### ACTIVITY
Please give the data again in full, exactly as provided.

### INPUT RECORDS
#####

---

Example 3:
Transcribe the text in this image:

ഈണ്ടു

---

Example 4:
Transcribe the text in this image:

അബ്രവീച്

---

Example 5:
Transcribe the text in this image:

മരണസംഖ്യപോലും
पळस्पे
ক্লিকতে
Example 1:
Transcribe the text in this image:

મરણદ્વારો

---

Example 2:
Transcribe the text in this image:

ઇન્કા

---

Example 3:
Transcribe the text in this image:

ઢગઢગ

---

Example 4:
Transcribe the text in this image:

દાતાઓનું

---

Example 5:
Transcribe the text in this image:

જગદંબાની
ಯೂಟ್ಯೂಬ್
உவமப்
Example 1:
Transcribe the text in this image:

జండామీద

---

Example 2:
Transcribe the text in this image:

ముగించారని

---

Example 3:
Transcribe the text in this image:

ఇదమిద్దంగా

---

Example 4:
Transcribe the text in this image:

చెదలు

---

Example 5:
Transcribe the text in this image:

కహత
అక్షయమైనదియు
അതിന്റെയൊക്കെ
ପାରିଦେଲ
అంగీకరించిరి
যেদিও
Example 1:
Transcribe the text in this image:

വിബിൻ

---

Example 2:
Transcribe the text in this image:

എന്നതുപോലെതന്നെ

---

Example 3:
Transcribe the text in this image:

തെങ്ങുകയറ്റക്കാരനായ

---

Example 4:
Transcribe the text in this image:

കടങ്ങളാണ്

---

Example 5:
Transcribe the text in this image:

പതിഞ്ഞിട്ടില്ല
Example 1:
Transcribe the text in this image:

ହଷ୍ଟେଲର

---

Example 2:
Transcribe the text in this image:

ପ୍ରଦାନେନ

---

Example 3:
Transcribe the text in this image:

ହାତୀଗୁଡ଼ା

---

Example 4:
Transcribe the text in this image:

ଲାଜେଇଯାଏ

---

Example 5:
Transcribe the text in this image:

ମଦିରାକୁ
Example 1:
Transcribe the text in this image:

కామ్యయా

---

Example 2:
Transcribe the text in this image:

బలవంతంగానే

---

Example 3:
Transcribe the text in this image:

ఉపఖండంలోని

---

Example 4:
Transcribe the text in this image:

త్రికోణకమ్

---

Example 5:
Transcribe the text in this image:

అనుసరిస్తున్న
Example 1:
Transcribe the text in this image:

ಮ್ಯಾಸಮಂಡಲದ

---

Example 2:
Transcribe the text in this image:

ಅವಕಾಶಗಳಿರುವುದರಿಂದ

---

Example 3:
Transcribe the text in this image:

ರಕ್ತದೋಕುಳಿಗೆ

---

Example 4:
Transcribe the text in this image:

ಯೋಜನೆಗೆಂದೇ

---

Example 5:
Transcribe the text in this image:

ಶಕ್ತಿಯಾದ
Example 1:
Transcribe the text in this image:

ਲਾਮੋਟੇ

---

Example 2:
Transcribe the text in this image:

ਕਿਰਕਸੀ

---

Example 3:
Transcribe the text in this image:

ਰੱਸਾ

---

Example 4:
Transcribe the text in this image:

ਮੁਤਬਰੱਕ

#####

### TASK SOLUTION
---

Example 3:
Transcribe the text in this image:

ഈണ്ടു

---

Example 4:
Transcribe the text in this image:

അബ്രവീച്

---

Example 5:
Transcribe the text in this image:

മരണസംഖ്യപോലും
पळस्पे
ক্লিকতে
Example 1:
Transcribe the text in this image:

મરણદ્વારો

---

Example 2:
Transcribe the text in this image:

ઇન્કા

---

Example 3:
Transcribe the text in this image:

ઢગઢગ

---

Example 4:
Transcribe the text in this image:

દાતાઓનું

---

Example 5:
Transcribe the text in this image:

જગદંબાની
ಯೂಟ್ಯೂಬ್
உவமப்
Example 1:
Transcribe the text in this image:

జండామీద

---

Example 2:
Transcribe the text in this image:

ముగించారని

---

Example 3:
Transcribe the text in this image:

ఇదమిద్దంగా

---

Example 4:
Transcribe the text in this image:

చెదలు

---

Example 5:
Transcribe the text in this image:

కహత
అక్షయమైనదియు
അതിന്റെയൊക്കെ
ପାରିଦେଲ
అంగీకరించిరి
যেদিও
Example 1:
Transcribe the text in this image:

വിബിൻ

---

Example 2:
Transcribe the text in this image:

എന്നതുപോലെതന്നെ

---

Example 3:
Transcribe the text in this image:

തെങ്ങുകയറ്റക്കാരനായ

---

Example 4:
Transcribe the text in this image:

കടങ്ങളാണ്

---

Example 5:
Transcribe the text in this image:

പതിഞ്ഞിട്ടില്ല
Example 1:
Transcribe the text in this image:

ହଷ୍ଟେଲର

---

Example 2:
Transcribe the text in this image:

ପ୍ରଦାନେନ

---

Example 3:
Transcribe the text in this image:

ହାତୀଗୁଡ଼ା

---

Example 4:
Transcribe the text in this image:

ଲାଜେଇଯାଏ

---

Example 5:
Transcribe the text in this image:

ମଦିରାକୁ
Example 1:
Transcribe the text in this image:

కామ్యయా

---

Example 2:
Transcribe the text in this image:

బలవంతంగానే

---

Example 3:
Transcribe the text in this image:

ఉపఖండంలోని

---

Example 4:
Transcribe the text in this image:

త్రికోణకమ్

---

Example 5:
Transcribe the text in this image:

అనుసరిస్తున్న
Example 1:
Transcribe the text in this image:

ಮ್ಯಾಸಮಂಡಲದ

---

Example 2:
Transcribe the text in this image:

ಅವಕಾಶಗಳಿರುವುದರಿಂದ

---

Example 3:
Transcribe the text in this image:

ರಕ್ತದೋಕುಳಿಗೆ

---

Example 4:
Transcribe the text in this image:

ಯೋಜನೆಗೆಂದೇ

---

Example 5:
Transcribe the text in this image:

ಶಕ್ತಿಯಾದ
Example 1:
Transcribe the text in this image:

ਲਾਮੋਟੇ

---

Example 2:
Transcribe the text in this image:

ਕਿਰਕਸੀ

---

Example 3:
Transcribe the text in this image:

ਰੱਸਾ

---

Example 4:
Transcribe the text in this image:

ਮੁਤਬਰੱਕ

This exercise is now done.